Exercise description — Each image should be skipped while the records are restated word for word.

Page layout parsing data —

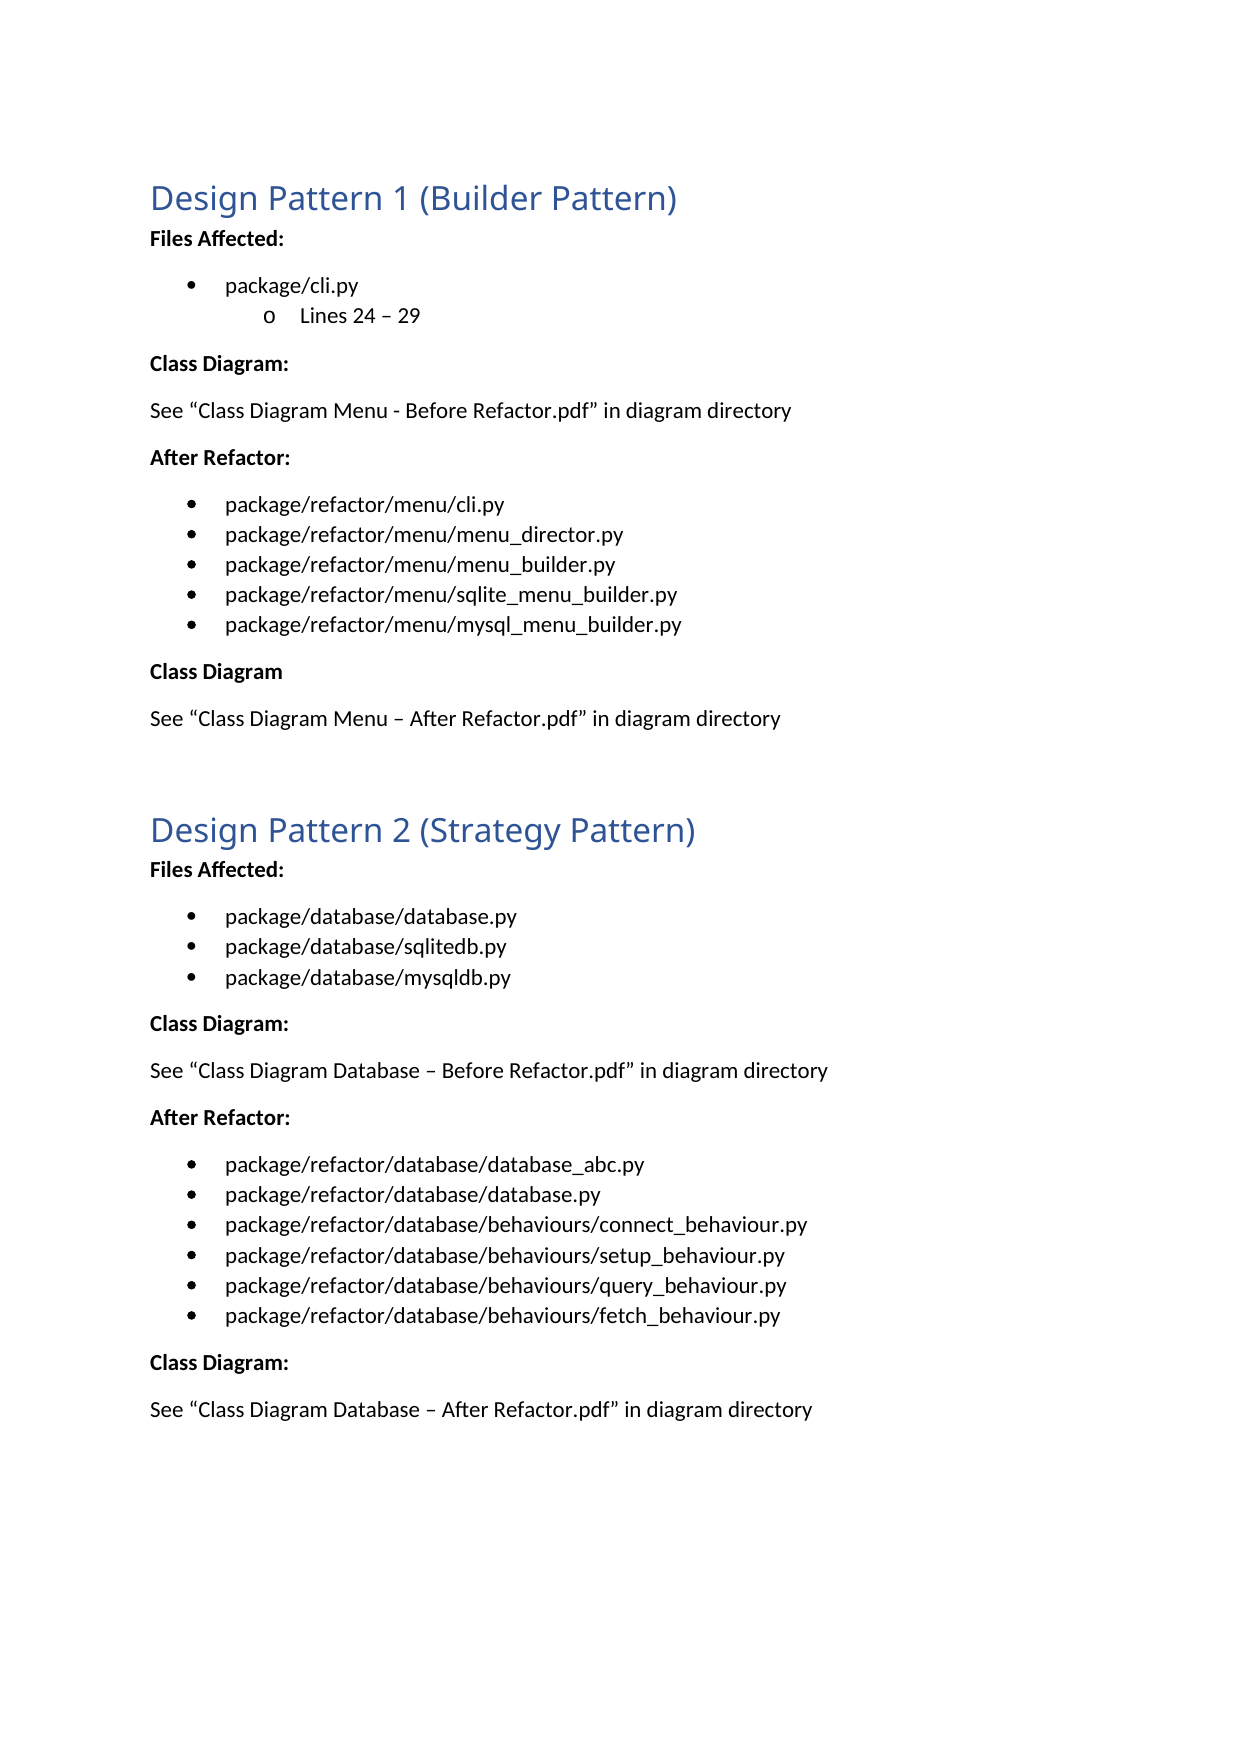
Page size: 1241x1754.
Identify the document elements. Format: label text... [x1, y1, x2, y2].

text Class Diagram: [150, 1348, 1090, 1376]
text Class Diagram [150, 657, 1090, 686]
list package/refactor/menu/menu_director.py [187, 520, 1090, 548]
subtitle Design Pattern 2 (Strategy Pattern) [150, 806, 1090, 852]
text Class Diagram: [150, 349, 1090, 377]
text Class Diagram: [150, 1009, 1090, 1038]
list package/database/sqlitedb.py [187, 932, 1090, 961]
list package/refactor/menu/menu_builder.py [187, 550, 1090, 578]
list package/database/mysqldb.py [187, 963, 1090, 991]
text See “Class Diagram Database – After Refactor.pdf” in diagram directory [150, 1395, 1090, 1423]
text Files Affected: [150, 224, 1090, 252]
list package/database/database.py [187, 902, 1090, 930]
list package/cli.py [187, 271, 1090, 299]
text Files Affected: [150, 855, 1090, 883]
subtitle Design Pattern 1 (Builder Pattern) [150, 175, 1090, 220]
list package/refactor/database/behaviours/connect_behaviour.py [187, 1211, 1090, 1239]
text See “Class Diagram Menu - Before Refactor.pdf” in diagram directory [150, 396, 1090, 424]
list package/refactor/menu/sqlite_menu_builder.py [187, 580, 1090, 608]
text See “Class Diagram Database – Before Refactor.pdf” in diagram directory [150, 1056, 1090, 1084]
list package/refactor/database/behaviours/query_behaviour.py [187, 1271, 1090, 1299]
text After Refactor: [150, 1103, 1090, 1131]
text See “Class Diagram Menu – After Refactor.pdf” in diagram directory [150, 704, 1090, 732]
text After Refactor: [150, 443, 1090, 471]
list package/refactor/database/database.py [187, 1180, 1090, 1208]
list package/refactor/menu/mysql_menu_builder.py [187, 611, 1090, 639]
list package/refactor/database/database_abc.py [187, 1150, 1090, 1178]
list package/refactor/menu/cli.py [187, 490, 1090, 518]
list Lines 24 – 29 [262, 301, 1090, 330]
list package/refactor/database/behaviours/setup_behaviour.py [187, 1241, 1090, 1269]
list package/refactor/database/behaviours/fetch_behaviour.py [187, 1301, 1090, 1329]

Result —
Page size: 1241x1754.
Identify the document elements. Format: label text... [x1, y1, x2, y2].

text Class Diagram: [150, 1348, 1090, 1376]
text Class Diagram [150, 657, 1090, 686]
list package/refactor/menu/menu_director.py [187, 520, 1090, 548]
subtitle Design Pattern 2 (Strategy Pattern) [150, 806, 1090, 852]
text Class Diagram: [150, 349, 1090, 377]
text Class Diagram: [150, 1009, 1090, 1038]
list package/database/sqlitedb.py [187, 932, 1090, 961]
list package/refactor/menu/menu_builder.py [187, 550, 1090, 578]
list package/database/mysqldb.py [187, 963, 1090, 991]
text See “Class Diagram Database – After Refactor.pdf” in diagram directory [150, 1395, 1090, 1423]
text Files Affected: [150, 224, 1090, 252]
list package/database/database.py [187, 902, 1090, 930]
list package/cli.py [187, 271, 1090, 299]
text Files Affected: [150, 855, 1090, 883]
subtitle Design Pattern 1 (Builder Pattern) [150, 175, 1090, 220]
list package/refactor/database/behaviours/connect_behaviour.py [187, 1211, 1090, 1239]
text See “Class Diagram Menu - Before Refactor.pdf” in diagram directory [150, 396, 1090, 424]
list package/refactor/menu/sqlite_menu_builder.py [187, 580, 1090, 608]
text See “Class Diagram Database – Before Refactor.pdf” in diagram directory [150, 1056, 1090, 1084]
list package/refactor/database/behaviours/query_behaviour.py [187, 1271, 1090, 1299]
text After Refactor: [150, 1103, 1090, 1131]
text See “Class Diagram Menu – After Refactor.pdf” in diagram directory [150, 704, 1090, 732]
text After Refactor: [150, 443, 1090, 471]
list package/refactor/database/database.py [187, 1180, 1090, 1208]
list package/refactor/menu/mysql_menu_builder.py [187, 611, 1090, 639]
list package/refactor/database/database_abc.py [187, 1150, 1090, 1178]
list package/refactor/menu/cli.py [187, 490, 1090, 518]
list Lines 24 – 29 [262, 301, 1090, 330]
list package/refactor/database/behaviours/setup_behaviour.py [187, 1241, 1090, 1269]
list package/refactor/database/behaviours/fetch_behaviour.py [187, 1301, 1090, 1329]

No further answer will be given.